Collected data
*****
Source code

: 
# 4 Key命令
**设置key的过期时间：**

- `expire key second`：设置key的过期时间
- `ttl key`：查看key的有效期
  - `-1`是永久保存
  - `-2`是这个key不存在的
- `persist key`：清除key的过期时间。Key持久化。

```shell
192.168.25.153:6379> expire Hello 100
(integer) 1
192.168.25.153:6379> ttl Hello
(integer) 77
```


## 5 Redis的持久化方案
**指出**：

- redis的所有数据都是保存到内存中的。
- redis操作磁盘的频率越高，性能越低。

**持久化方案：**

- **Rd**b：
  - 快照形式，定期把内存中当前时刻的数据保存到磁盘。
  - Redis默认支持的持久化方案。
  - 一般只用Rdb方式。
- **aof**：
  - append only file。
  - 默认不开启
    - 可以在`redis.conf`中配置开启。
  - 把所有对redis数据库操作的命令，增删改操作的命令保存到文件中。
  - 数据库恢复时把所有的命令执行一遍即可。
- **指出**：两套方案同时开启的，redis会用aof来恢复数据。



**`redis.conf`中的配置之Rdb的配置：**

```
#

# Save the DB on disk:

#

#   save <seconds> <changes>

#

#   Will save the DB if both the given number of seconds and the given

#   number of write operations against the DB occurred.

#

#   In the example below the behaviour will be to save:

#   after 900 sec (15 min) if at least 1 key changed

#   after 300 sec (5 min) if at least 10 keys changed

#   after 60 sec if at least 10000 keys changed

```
*****
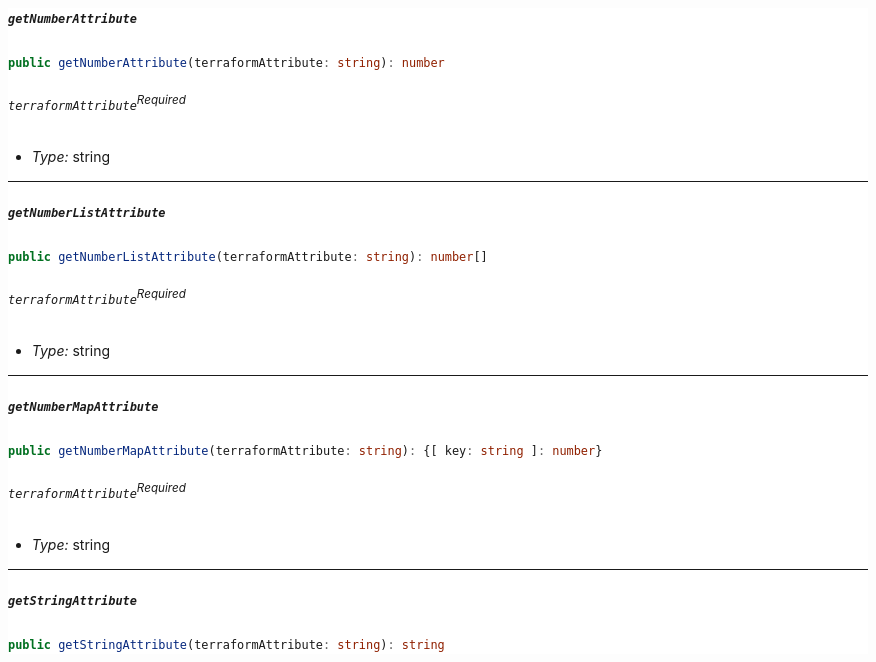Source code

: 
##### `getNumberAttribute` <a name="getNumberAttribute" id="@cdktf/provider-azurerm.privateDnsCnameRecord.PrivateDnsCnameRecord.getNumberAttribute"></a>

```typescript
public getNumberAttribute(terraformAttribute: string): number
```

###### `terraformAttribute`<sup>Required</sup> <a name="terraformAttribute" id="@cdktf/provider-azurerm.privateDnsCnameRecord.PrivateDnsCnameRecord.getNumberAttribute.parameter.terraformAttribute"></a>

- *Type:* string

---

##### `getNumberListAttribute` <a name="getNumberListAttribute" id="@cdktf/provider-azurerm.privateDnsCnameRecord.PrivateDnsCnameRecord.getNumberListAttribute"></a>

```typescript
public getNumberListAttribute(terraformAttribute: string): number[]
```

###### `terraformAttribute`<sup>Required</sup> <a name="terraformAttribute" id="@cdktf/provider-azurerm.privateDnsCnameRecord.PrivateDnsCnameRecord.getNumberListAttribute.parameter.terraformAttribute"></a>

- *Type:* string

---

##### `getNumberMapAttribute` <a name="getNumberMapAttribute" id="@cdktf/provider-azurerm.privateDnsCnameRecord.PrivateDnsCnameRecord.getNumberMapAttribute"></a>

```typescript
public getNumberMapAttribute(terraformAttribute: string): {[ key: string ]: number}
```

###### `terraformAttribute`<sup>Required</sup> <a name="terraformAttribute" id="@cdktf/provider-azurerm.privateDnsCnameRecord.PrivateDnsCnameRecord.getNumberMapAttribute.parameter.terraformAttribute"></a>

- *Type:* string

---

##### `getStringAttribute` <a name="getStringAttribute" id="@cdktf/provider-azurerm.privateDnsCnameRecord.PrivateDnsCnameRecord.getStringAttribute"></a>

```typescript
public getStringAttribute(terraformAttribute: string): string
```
*****
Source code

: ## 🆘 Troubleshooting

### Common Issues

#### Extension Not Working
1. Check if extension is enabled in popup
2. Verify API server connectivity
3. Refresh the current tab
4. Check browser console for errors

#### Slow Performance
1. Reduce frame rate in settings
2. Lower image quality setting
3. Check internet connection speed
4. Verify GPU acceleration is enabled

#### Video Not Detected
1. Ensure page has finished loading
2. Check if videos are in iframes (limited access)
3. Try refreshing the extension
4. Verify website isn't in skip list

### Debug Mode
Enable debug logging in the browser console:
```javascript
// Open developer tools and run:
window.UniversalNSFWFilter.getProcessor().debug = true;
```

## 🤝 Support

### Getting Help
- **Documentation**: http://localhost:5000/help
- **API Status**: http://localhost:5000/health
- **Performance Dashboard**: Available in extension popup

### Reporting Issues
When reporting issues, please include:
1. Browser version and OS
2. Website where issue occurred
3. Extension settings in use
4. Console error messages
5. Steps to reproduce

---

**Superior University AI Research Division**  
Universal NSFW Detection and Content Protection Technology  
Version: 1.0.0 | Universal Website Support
*****
* _BRIEF_
Go through the entries and return each line where the word "http" appears.

* _TASK ANSWER_
- **Documentation**: http://localhost:5000/help
- **API Status**: http://localhost:5000/health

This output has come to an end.